> Material for the task
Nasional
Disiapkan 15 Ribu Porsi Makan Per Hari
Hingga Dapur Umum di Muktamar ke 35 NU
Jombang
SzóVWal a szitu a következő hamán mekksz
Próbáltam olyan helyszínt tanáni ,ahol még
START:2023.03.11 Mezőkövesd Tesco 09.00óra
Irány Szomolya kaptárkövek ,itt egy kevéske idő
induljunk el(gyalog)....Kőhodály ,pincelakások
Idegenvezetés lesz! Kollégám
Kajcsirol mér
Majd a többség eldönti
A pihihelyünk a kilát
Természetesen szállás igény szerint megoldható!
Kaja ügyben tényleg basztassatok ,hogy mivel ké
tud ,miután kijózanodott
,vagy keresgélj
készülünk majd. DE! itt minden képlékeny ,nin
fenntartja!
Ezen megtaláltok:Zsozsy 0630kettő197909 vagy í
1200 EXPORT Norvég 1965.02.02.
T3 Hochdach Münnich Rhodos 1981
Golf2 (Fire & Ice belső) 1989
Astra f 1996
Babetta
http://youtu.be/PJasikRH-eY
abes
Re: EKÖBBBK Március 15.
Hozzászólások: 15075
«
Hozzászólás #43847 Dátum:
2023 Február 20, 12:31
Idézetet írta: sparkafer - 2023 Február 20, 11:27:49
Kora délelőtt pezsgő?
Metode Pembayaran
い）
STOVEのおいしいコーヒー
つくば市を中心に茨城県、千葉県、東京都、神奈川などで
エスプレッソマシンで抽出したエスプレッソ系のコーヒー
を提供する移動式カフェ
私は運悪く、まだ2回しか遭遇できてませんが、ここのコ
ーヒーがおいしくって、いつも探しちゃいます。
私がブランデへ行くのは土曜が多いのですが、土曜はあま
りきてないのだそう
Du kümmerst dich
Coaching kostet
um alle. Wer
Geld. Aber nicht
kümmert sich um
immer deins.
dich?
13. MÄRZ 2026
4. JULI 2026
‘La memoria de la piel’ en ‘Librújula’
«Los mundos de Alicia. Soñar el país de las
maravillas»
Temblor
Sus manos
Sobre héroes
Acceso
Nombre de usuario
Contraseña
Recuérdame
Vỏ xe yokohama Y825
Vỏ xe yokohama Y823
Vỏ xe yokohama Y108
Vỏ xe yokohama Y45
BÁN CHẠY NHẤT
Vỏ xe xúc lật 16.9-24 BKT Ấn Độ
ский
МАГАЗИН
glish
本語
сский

...

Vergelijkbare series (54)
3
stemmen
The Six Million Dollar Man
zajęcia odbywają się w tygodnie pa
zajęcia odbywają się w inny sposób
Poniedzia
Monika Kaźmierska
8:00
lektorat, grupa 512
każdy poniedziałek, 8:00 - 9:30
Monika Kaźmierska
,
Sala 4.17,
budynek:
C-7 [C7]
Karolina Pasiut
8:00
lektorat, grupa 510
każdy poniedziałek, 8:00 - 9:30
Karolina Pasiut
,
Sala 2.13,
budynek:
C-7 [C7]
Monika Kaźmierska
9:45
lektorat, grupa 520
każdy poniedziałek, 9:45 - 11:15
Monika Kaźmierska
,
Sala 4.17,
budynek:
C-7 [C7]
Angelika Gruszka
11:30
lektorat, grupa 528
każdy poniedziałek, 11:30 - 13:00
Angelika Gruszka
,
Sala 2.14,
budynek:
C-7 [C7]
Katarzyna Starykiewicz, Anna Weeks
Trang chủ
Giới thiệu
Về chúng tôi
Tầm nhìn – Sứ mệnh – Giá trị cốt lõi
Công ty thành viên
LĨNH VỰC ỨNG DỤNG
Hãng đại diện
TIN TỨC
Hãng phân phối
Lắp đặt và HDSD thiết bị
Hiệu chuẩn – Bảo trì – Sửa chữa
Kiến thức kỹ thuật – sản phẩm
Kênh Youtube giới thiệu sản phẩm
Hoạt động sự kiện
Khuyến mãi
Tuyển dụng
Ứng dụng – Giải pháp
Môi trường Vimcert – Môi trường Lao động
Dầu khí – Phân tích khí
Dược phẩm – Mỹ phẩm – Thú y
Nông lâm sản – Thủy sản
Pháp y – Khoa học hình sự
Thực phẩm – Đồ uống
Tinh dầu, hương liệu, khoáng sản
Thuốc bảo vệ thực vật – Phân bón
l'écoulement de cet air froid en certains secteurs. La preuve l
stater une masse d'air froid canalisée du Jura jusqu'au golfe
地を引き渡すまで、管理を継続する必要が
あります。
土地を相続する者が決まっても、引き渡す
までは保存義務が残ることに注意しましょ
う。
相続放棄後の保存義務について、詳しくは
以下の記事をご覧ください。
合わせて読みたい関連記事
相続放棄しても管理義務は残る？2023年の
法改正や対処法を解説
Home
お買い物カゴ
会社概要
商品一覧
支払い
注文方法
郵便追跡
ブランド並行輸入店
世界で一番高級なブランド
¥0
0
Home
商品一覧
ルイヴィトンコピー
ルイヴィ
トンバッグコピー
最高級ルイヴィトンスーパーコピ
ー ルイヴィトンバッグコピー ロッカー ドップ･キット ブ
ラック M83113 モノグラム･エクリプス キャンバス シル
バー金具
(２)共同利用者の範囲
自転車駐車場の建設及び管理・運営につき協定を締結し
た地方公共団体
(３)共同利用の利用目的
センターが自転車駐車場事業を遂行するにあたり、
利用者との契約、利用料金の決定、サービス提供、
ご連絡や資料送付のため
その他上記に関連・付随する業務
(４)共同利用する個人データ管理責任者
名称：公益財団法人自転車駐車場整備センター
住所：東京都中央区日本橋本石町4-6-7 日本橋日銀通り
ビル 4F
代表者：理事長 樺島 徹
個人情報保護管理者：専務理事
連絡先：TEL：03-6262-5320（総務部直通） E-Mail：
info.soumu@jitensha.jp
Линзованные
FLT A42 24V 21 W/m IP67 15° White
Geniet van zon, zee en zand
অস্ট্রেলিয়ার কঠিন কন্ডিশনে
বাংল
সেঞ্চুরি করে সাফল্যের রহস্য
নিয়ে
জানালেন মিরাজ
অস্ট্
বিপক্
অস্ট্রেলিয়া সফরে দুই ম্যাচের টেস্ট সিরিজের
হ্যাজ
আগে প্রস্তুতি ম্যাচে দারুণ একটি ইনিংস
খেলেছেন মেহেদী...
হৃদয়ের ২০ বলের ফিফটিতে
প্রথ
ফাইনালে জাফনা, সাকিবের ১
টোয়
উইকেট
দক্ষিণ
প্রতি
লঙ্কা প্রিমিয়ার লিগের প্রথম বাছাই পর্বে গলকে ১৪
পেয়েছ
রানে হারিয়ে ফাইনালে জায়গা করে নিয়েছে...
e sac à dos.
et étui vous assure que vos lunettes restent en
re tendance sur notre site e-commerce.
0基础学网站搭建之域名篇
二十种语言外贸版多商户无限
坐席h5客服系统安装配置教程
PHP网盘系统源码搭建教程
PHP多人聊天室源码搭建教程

> Written task
Collect every row in both blocks above that contains the word "lektorat", and copy each one.

> Written solution
lektorat, grupa 512
lektorat, grupa 510
lektorat, grupa 520
lektorat, grupa 528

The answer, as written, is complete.